- Task instructions: Replace "previous" with "vorige" in the records starting at the line that contains "Honeywell Bilsom 303L doos a 200 paar, zacht" and ending at the line that contains "отримала нову модифікацію контракту на", both included. Write out only those lines, with every other word unchanged and the pictures left out.

---------- Data ----------

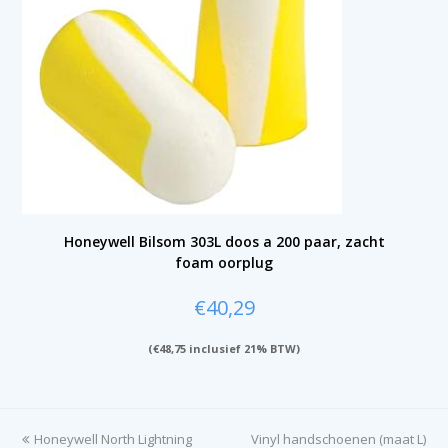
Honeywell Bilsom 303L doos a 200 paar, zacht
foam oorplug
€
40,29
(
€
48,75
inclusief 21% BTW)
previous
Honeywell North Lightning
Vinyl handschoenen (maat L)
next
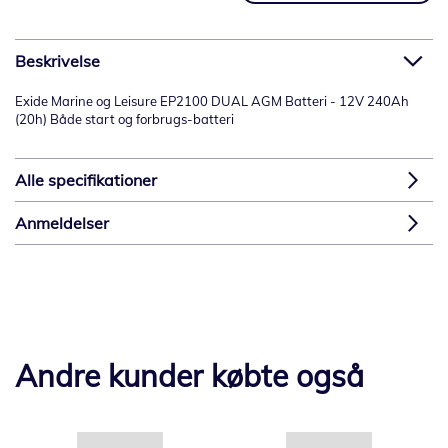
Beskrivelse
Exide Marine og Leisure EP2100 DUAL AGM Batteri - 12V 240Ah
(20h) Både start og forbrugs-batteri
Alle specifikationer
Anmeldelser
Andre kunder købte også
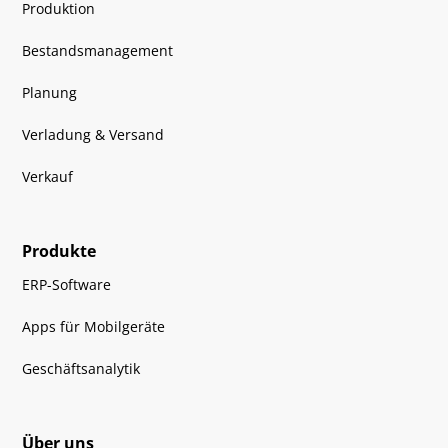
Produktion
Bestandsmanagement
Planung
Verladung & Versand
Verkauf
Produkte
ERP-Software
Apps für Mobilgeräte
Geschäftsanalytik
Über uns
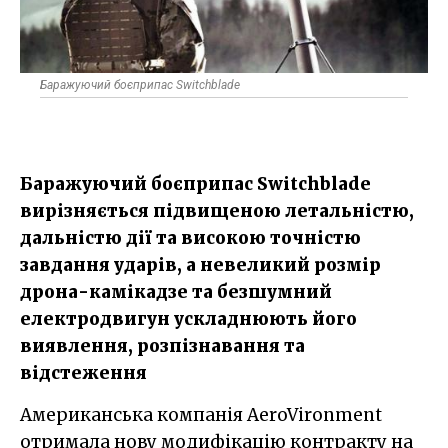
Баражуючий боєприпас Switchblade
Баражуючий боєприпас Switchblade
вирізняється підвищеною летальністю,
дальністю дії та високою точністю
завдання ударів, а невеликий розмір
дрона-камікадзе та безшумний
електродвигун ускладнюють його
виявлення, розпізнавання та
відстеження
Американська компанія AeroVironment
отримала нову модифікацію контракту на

----------
---------- Data ----------

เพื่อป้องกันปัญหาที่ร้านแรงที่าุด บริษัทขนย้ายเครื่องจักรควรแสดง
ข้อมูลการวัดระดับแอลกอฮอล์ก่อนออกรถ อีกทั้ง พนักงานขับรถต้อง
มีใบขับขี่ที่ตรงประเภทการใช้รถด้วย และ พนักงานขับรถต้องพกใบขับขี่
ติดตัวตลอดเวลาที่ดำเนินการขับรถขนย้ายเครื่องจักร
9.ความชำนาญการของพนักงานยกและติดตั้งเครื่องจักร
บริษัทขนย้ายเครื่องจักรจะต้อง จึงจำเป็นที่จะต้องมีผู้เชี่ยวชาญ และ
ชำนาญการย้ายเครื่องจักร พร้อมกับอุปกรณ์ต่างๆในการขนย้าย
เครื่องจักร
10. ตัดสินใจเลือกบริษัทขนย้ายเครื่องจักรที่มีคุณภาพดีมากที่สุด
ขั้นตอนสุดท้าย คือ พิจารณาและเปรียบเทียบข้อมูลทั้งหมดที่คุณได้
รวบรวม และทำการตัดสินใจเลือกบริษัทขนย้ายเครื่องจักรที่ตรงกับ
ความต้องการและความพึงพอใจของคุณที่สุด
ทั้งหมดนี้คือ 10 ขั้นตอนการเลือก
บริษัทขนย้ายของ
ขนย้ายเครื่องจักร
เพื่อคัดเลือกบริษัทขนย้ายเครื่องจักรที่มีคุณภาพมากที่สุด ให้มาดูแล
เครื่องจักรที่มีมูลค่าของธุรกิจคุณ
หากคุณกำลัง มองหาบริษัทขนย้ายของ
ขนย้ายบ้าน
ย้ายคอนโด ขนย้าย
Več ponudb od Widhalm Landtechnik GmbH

----------

- Output below:
Honeywell Bilsom 303L doos a 200 paar, zacht
foam oorplug
€
40,29
(
€
48,75
inclusief 21% BTW)
vorige
Honeywell North Lightning
Vinyl handschoenen (maat L)
next
Beskrivelse
Exide Marine og Leisure EP2100 DUAL AGM Batteri - 12V 240Ah
(20h) Både start og forbrugs-batteri
Alle specifikationer
Anmeldelser
Andre kunder købte også
Produktion
Bestandsmanagement
Planung
Verladung & Versand
Verkauf
Produkte
ERP-Software
Apps für Mobilgeräte
Geschäftsanalytik
Über uns
Баражуючий боєприпас Switchblade
Баражуючий боєприпас Switchblade
вирізняється підвищеною летальністю,
дальністю дії та високою точністю
завдання ударів, а невеликий розмір
дрона-камікадзе та безшумний
електродвигун ускладнюють його
виявлення, розпізнавання та
відстеження
Американська компанія AeroVironment
отримала нову модифікацію контракту на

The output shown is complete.